- [THE INPUT]
▬▬▬▬▬▬▬▬▬▬
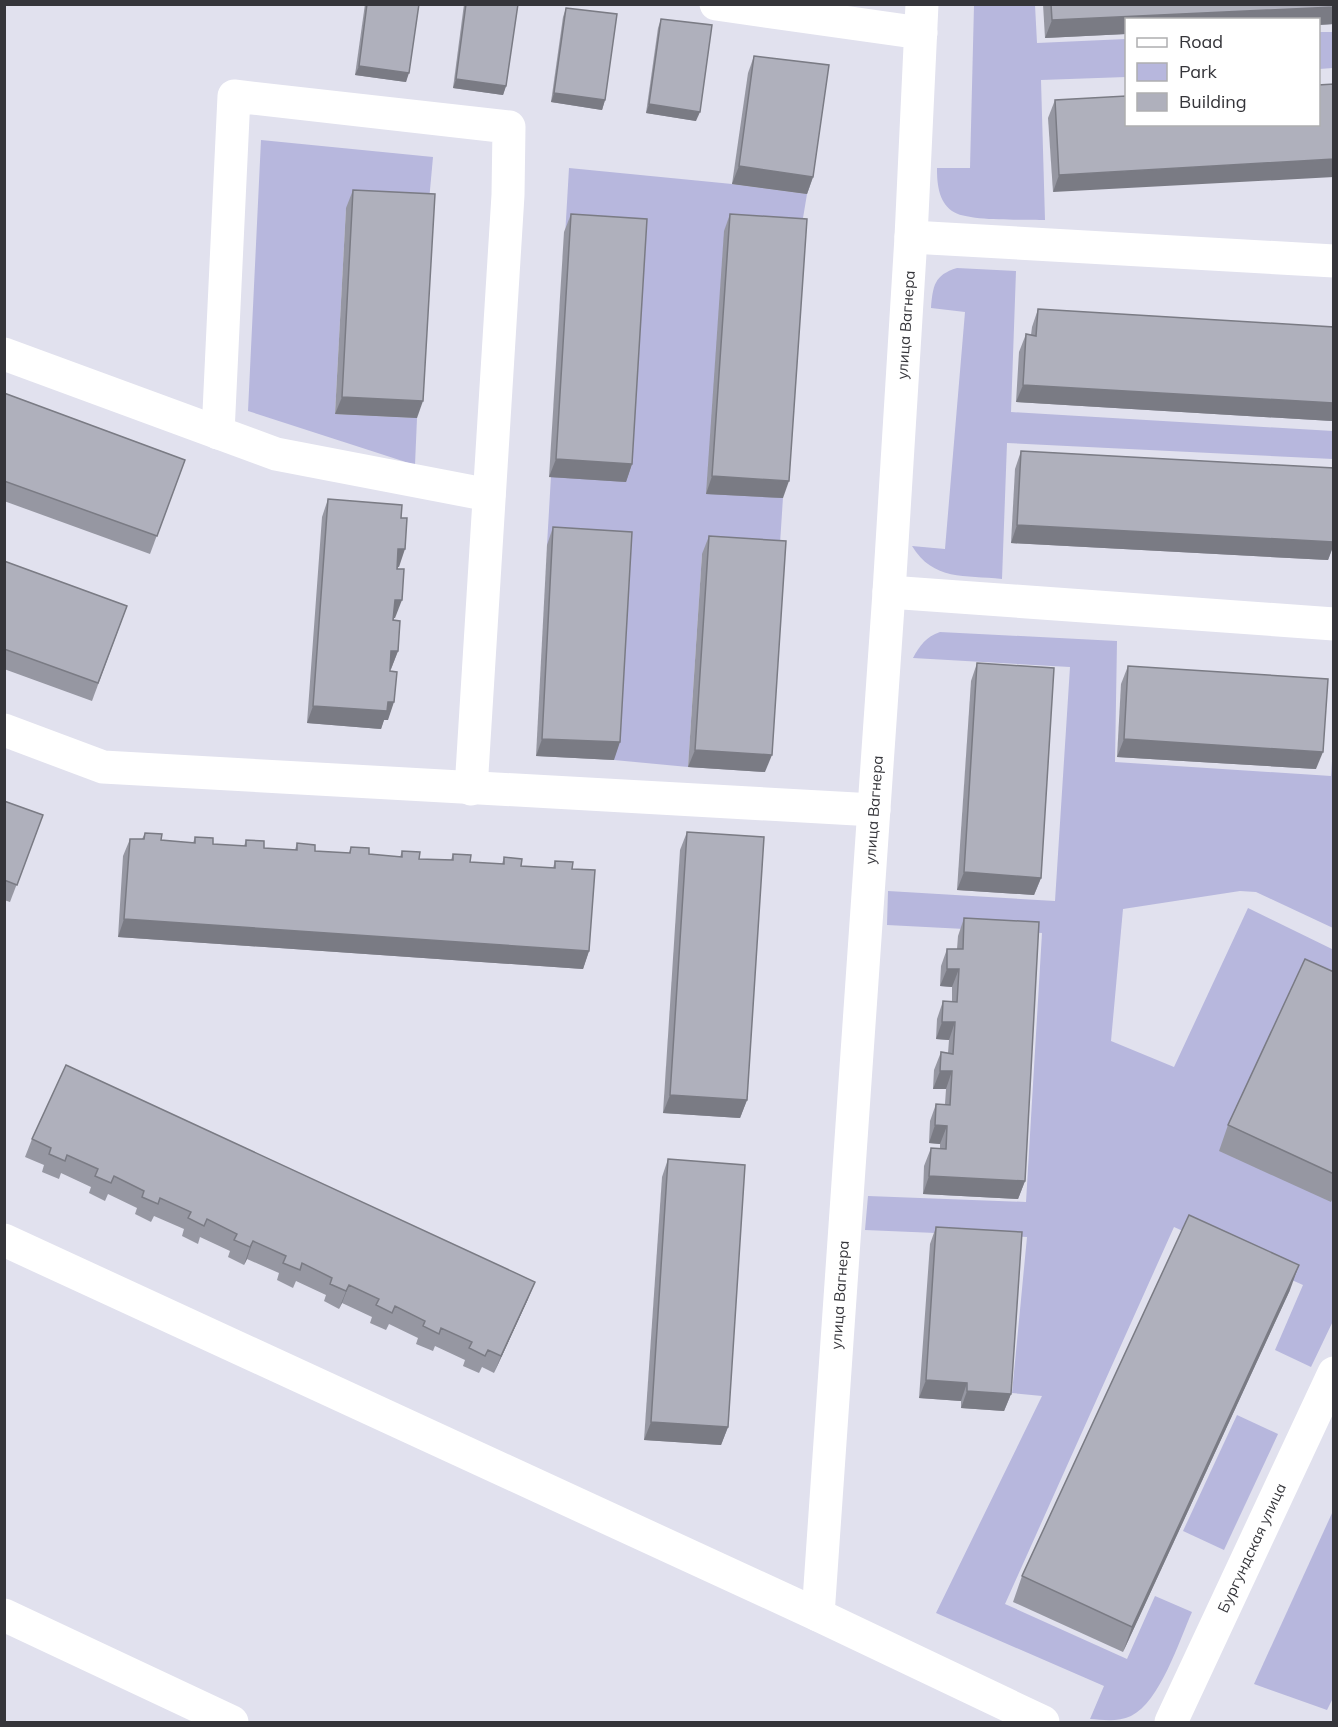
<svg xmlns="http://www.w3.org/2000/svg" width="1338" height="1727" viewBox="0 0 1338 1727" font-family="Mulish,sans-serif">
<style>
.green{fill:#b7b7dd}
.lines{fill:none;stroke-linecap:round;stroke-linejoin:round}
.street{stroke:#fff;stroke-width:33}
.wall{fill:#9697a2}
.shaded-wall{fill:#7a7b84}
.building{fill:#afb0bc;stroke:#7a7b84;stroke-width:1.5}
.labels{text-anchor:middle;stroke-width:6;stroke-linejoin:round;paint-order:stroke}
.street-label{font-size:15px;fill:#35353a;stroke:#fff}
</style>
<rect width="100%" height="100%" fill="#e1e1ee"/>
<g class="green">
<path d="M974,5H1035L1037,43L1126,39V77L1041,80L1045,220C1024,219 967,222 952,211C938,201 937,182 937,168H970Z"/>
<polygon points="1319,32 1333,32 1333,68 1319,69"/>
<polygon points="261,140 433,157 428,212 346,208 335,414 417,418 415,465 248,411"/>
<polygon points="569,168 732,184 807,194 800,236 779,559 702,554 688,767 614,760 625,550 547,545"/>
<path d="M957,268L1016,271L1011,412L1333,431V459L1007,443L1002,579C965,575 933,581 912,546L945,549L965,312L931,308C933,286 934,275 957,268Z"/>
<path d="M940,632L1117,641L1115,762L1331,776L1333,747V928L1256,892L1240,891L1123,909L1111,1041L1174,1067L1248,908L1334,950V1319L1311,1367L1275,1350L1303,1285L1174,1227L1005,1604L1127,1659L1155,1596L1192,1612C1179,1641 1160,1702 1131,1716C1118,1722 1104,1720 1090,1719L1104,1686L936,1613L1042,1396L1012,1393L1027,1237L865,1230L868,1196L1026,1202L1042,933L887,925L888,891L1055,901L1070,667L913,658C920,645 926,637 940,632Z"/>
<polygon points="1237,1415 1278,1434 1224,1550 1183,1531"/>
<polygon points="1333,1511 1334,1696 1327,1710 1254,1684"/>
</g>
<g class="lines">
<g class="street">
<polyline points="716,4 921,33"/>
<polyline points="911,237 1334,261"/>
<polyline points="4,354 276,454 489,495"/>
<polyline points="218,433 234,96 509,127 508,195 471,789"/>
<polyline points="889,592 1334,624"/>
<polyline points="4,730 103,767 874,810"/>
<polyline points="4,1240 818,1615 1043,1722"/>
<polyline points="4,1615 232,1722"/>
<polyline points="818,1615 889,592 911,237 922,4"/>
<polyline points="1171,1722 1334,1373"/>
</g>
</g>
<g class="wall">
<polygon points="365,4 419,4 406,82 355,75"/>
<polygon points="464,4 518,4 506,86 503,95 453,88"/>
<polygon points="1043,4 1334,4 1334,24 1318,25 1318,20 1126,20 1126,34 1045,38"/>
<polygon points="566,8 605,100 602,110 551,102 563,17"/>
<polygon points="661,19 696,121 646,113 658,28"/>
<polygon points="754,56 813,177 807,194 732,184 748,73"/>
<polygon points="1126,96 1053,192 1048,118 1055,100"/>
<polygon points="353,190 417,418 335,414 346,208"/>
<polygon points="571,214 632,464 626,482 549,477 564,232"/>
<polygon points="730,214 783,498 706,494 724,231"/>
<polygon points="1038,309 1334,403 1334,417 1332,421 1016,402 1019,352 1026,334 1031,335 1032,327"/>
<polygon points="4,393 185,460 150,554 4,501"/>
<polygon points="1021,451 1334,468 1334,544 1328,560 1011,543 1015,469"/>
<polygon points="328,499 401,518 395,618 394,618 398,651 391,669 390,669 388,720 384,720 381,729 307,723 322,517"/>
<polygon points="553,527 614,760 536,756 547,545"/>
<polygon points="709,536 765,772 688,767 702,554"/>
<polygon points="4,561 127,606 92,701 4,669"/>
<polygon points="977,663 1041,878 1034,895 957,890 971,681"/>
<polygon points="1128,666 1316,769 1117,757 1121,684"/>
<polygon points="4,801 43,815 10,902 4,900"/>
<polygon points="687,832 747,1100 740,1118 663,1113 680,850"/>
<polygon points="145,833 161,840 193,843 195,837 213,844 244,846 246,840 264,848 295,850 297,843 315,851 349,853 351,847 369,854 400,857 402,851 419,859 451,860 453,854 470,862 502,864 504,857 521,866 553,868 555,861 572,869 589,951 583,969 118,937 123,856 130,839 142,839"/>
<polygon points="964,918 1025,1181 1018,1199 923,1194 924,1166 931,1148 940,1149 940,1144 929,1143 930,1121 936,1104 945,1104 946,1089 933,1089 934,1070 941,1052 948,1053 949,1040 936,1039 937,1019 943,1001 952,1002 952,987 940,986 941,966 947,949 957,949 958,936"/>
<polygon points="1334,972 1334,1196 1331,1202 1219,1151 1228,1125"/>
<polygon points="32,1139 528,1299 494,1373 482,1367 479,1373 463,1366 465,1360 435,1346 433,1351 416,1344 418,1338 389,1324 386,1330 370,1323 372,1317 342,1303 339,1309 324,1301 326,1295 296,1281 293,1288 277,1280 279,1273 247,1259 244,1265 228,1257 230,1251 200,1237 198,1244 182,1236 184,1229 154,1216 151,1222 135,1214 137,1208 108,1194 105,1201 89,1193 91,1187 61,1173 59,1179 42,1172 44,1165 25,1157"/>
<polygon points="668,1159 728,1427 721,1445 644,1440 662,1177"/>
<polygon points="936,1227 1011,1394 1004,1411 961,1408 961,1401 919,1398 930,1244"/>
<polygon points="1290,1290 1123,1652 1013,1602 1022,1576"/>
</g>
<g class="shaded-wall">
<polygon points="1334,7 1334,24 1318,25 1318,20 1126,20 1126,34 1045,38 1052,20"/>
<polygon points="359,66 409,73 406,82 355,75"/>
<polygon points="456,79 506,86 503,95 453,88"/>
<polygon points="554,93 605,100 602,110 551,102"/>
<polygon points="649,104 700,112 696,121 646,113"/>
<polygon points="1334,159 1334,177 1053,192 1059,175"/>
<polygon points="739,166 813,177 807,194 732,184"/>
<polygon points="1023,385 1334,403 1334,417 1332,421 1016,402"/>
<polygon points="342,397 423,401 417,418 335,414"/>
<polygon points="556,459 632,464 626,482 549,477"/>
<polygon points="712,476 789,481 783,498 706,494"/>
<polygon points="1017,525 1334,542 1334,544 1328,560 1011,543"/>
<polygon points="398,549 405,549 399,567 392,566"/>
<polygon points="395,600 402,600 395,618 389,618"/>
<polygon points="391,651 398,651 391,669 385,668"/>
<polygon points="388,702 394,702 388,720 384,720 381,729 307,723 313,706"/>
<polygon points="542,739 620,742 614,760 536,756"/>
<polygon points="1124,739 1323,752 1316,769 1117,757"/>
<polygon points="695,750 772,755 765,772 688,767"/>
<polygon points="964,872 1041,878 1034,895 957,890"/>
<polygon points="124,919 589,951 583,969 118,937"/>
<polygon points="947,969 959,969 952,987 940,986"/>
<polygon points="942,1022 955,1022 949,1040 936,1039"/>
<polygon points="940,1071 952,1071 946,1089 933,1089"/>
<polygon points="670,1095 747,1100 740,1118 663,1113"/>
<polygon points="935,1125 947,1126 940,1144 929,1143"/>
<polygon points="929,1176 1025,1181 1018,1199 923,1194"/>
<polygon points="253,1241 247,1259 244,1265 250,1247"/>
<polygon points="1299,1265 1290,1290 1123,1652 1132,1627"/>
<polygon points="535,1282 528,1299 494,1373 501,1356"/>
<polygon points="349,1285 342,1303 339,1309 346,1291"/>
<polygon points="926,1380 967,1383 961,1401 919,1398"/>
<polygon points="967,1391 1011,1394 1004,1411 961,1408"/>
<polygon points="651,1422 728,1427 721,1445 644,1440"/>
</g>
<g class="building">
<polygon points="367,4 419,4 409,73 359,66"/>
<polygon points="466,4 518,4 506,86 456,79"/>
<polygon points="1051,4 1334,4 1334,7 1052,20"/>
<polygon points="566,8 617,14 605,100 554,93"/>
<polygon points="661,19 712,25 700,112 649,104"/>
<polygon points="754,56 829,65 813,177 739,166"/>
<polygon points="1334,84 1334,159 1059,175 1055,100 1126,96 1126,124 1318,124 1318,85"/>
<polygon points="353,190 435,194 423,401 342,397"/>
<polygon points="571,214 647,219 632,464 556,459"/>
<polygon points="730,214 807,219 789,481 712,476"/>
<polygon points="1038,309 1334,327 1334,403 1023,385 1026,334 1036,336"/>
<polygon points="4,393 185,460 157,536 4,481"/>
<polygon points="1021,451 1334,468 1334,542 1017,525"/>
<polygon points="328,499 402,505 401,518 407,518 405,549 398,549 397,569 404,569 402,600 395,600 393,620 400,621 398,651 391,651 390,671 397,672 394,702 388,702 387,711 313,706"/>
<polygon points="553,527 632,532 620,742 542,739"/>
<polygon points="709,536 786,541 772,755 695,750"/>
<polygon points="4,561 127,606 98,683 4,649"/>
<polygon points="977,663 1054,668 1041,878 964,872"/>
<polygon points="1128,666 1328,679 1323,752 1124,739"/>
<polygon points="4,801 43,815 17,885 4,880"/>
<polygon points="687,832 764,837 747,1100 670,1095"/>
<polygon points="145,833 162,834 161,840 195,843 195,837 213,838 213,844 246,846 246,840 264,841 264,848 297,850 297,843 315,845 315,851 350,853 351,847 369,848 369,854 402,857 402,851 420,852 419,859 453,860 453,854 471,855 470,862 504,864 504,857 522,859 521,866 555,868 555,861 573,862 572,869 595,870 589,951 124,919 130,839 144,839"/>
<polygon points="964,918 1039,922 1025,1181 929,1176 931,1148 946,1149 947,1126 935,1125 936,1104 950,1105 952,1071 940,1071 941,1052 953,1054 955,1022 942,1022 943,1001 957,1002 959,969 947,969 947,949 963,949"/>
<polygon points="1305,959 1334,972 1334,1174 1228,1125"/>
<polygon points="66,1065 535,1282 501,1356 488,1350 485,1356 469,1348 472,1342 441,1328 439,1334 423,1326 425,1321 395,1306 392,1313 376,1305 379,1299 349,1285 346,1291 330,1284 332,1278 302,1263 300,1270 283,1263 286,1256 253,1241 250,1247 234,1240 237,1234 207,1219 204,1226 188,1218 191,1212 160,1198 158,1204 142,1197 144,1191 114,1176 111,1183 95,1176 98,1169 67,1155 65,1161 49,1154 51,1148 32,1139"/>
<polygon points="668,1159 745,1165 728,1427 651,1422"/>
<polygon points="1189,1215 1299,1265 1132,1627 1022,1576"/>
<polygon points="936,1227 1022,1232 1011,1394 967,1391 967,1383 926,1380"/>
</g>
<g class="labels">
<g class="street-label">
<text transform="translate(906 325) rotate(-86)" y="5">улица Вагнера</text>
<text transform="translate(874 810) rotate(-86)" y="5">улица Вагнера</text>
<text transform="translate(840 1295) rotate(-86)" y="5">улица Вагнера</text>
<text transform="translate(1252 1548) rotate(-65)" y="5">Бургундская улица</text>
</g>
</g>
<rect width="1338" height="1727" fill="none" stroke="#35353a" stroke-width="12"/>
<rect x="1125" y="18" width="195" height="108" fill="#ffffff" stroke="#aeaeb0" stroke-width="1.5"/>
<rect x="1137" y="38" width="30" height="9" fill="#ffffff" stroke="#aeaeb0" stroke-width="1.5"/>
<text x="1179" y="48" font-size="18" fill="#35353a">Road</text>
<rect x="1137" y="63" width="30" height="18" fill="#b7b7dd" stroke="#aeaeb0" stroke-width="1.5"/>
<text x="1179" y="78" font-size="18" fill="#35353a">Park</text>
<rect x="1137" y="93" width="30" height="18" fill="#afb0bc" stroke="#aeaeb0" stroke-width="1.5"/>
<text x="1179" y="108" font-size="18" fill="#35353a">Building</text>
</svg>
▬▬▬▬▬▬▬▬▬▬
- [TASK DETAILS] When a line holds the string "lines", pull it out of the listing.

- [ANSWER TO THIS PROBLEM]
.lines{fill:none;stroke-linecap:round;stroke-linejoin:round}
<g class="lines">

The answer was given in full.